默认情况下,Cloud Data Fusion 使用“Autoscale”作为计算配置文件。估算工作负载的最佳集群工作器(节点)数量非常困难,整个流水线的单个集群大小通常不是理想之选。Dataproc 自动扩缩功能提供自动管理集群资源的机制,还启用了集群工作器虚拟机的自动扩缩功能。如需了解详情,请参阅自动扩缩
在计算配置页面(您可以在其中查看配置文件列表)上,有一个总核心数列,其中显示了配置文件可扩容到的最大 vCPU 数量,例如 Up to 84。
如果您想使用 Dataproc 计算配置文件,可以根据流水线大小管理集群大小。
主节点
主节点使用与集群上运行的流水线或其他应用的数量成比例的资源。如果您是在临时集群上运行流水线,请为主节点使用 2 个 CPU 和 8 GB 内存。如果您使用的是永久性集群,则可能需要更大的主节点才能跟上工作流。如需了解是否需要更大的主节点,您可以监控节点上的内存和 CPU 使用情况。我们建议调整工作器节点的大小,使其至少配备 2 个 CPU 和 8 GB 内存。如果您已将流水线配置为使用更大的内存,则必须使用更大的工作器。

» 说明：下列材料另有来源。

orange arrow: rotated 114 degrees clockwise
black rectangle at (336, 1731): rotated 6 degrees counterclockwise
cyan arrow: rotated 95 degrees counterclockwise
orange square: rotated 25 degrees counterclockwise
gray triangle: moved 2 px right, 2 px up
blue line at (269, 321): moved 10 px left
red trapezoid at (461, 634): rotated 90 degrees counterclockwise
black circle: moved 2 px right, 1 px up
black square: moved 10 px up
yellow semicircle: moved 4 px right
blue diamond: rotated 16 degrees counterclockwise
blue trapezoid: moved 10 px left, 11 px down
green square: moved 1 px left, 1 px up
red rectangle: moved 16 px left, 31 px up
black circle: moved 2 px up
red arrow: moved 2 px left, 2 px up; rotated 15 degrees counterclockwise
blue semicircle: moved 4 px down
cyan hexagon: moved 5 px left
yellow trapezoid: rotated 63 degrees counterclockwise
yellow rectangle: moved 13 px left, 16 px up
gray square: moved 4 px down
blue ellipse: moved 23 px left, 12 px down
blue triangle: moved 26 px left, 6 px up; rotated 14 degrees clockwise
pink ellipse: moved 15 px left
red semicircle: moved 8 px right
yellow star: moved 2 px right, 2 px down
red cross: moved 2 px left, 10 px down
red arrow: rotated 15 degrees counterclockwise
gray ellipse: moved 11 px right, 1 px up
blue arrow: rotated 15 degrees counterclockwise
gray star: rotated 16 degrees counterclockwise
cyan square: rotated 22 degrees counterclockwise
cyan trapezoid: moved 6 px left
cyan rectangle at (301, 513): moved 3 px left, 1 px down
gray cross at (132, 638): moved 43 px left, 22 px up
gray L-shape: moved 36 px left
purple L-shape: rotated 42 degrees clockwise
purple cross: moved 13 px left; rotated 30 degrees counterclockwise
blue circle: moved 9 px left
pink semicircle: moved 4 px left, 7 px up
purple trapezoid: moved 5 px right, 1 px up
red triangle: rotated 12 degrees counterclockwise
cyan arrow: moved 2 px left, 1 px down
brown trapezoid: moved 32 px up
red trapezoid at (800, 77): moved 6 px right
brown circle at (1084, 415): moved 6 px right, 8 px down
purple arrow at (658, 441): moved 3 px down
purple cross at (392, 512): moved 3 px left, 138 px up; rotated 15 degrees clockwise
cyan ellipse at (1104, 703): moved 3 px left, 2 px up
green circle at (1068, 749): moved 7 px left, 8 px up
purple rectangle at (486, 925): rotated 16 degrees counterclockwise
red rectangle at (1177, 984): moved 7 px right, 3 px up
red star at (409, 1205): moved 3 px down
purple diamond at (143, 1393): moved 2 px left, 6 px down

为了最大限度地减少执行时间,请确保您的集群具有足够的节点,以尽可能减少并行处理。
工作器
以下部分介绍了调整工作节点大小的各个方面。
CPU 和内存
我们建议调整工作器节点的大小,使其至少配备 2 个 CPU 和 8 GB 内存。如果您已将流水线配置为使用更大的内存,请使用更大的工作器。例如,如果工作器节点为 4 个 CPU 和 15 GB 内存,则每个工作器将有 4 个 CPU 和 12 GB 可用于运行 YARN 容器。如果您的流水线配置为运行 1 个 CPU、8 GB 的执行器,则 YARN 无法在每个工作器节点上运行多个容器。每个工作器节点都会多出 3 个 CPU 和 4 GB 的资源,这些资源会被浪费,因为它们无法用于运行任何内容。为了最大限度地提高集群上的资源利用率,您需要将 YARN 内存和 CPU 设置为每个 Spark 执行程序所需数量的整数倍。您可以通过查看 YARN 中的 yarn.nodemanager.resource.memory-mb 属性,了解每个工作器为 YARN 预留了多少内存。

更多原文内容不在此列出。